During the DSLWP-B (Longjiang-2) mission, we made a number of VLBI observations of the spacecraft’s UHF signal by performing GPS-synchronized recordings at Dwingeloo (The Netherlands), Shahe and Harbin (China), and Wakayama (Japan). The basic measurement for these observations is the time difference of arrival (TDOA), which measures the differences between the time that it takes the spacecraft’s signal to arrive to each of the groundstations. This can be interpreted in terms of the difference of distances between the spacecraft and each groundstation, so this measurement is also called delta-range.

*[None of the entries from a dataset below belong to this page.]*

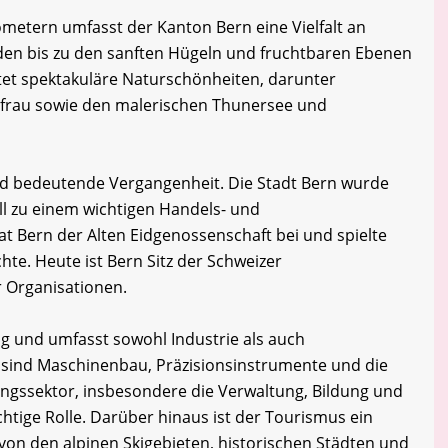
ometern umfasst der Kanton Bern eine Vielfalt an
den bis zu den sanften Hügeln und fruchtbaren Ebenen
tet spektakuläre Naturschönheiten, darunter
gfrau sowie den malerischen Thunersee und
nd bedeutende Vergangenheit. Die Stadt Bern wurde
ll zu einem wichtigen Handels- und
t Bern der Alten Eidgenossenschaft bei und spielte
chte. Heute ist Bern Sitz der Schweizer
r Organisationen.
tig und umfasst sowohl Industrie als auch
e sind Maschinenbau, Präzisionsinstrumente und die
ungssektor, insbesondere die Verwaltung, Bildung und
chtige Rolle. Darüber hinaus ist der Tourismus ein
on den alpinen Skigebieten, historischen Städten und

One very interesting practical application of the VLBI observations is to perform orbit determination. The delta-range measurements can be used to constrain and determine the state vector of the spacecraft. This would give us an autonomous means of tracking Amateur deep-space satellites, without relying on ranging by a professional deep-space network. Even though the measurements we made showed good agreement with the ephemerides computed by the Chinese deep-space network, during the mission we never ran orbit determination with the VLBI observations, mainly due to the lack of appropriate software.
While GMAT has good support for orbit determination, it doesn’t support delta-range measurements. Its basic orbit determination data type is two-way round-trip time between a groundstation (or two) and the satellite, as shown in the orbit determination tutorial.
I have started to modify GMAT in the gmat-dswlp Github repository to implement the support for this kind of VLBI observations. As a first step, I am now able to create and simulate delta-range observations.